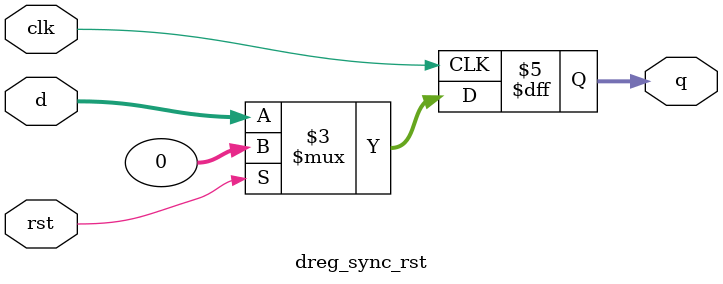
<source format=v>
`timescale 1ns / 1ps

module dreg_sync_rst #(parameter WIDTH = 32) (
        input  wire             clk,
        input  wire             rst,
        input  wire [WIDTH-1:0] d,
        output reg  [WIDTH-1:0] q
    );

    always @ (posedge clk) 
	begin
        if (rst) q <= 0;
        else     q <= d;
    end

endmodule

</source>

**REQUIREMENT**:
Tally the lines in this data that hold the word "wire" and state only the count.

**RESPONSE BELOW**:
3